WORK ITEM:
Count the lines of the records below that hold the word "pyautogui", and give only the number.
——
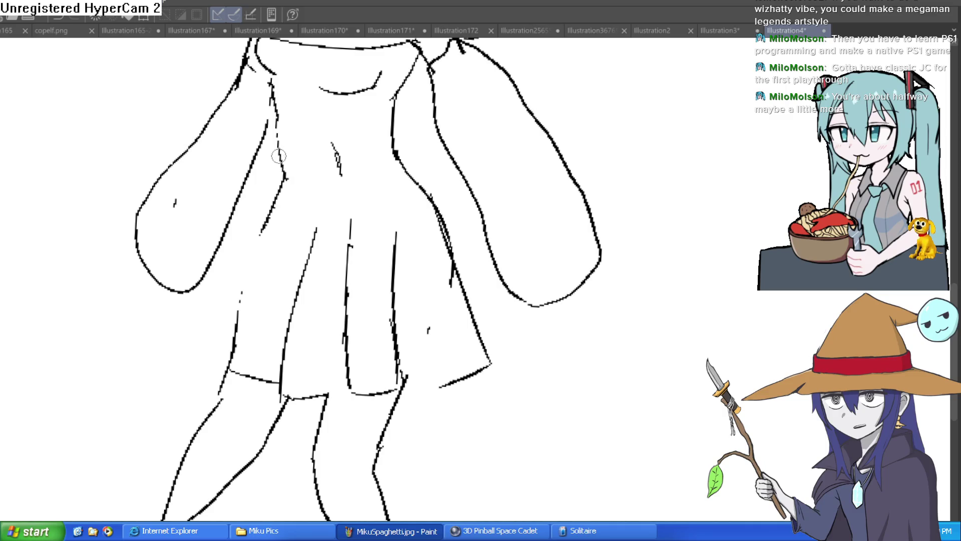
pyautogui.moveTo(280, 145); pyautogui.dragTo(271, 73)
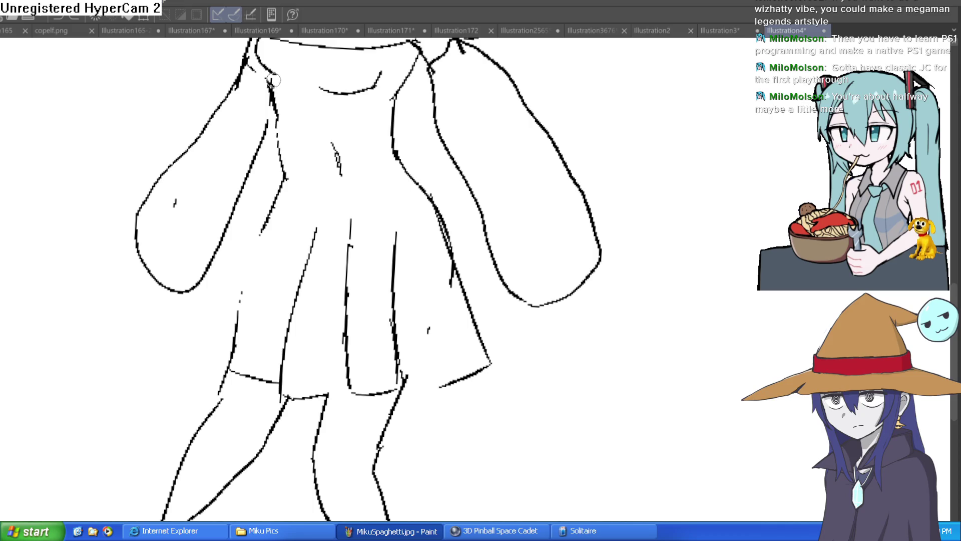
pyautogui.moveTo(275, 122)
pyautogui.mouseDown()
pyautogui.moveTo(282, 174)
pyautogui.moveTo(224, 371)
pyautogui.mouseUp()
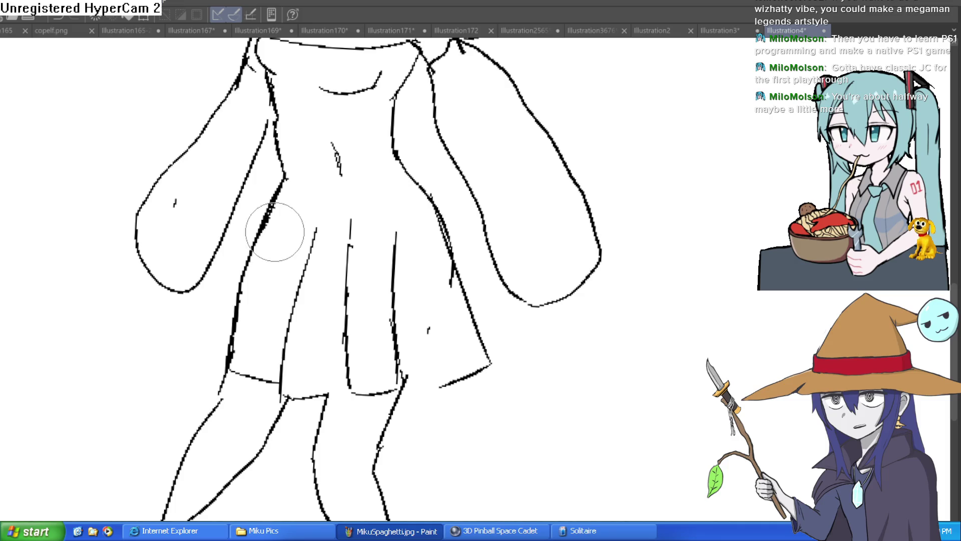
pyautogui.scroll(-2, 436, 179)
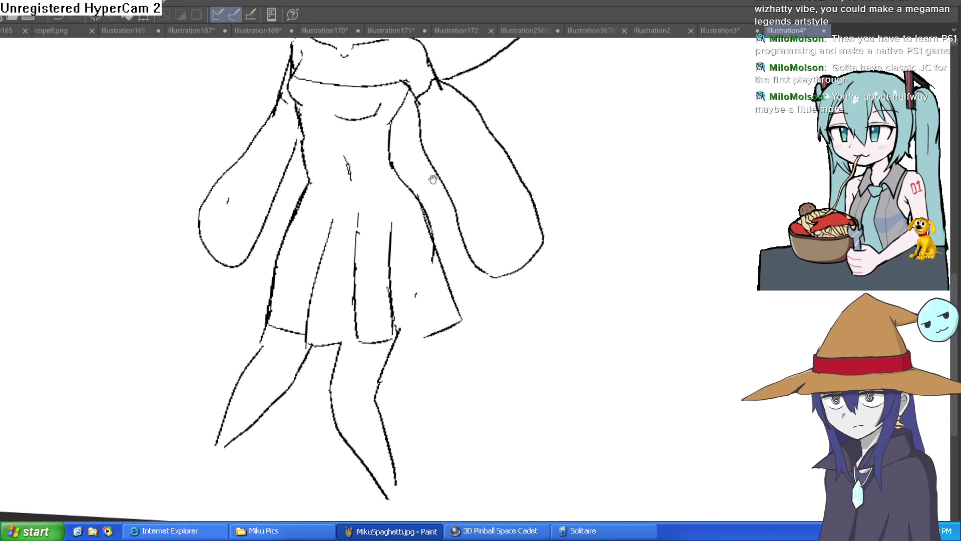
pyautogui.moveTo(441, 176); pyautogui.dragTo(397, 197)
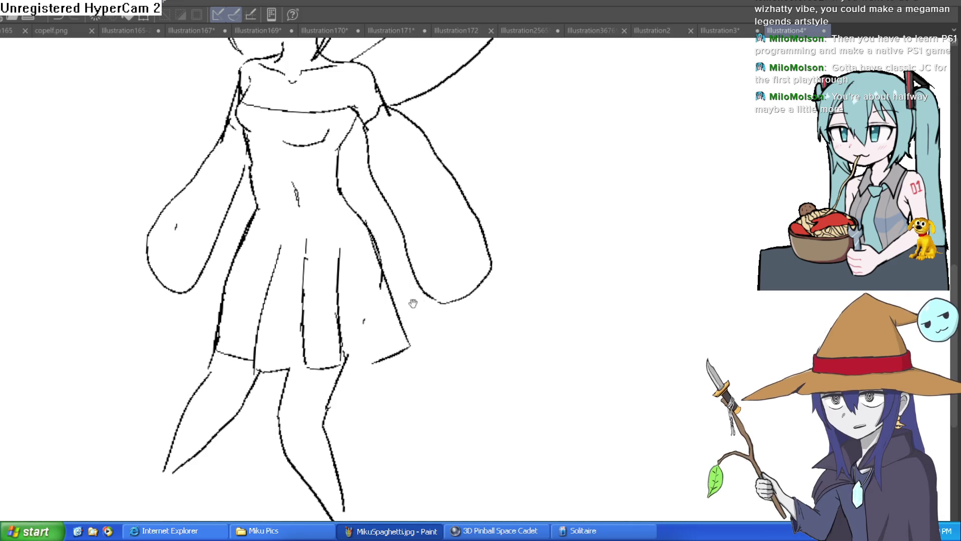
# - Double the left outer leg line and trace the inner diagonal leg line
pyautogui.scroll(-5, 251, 213)
pyautogui.click(186, 320)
——
TASK SOLUTION:
10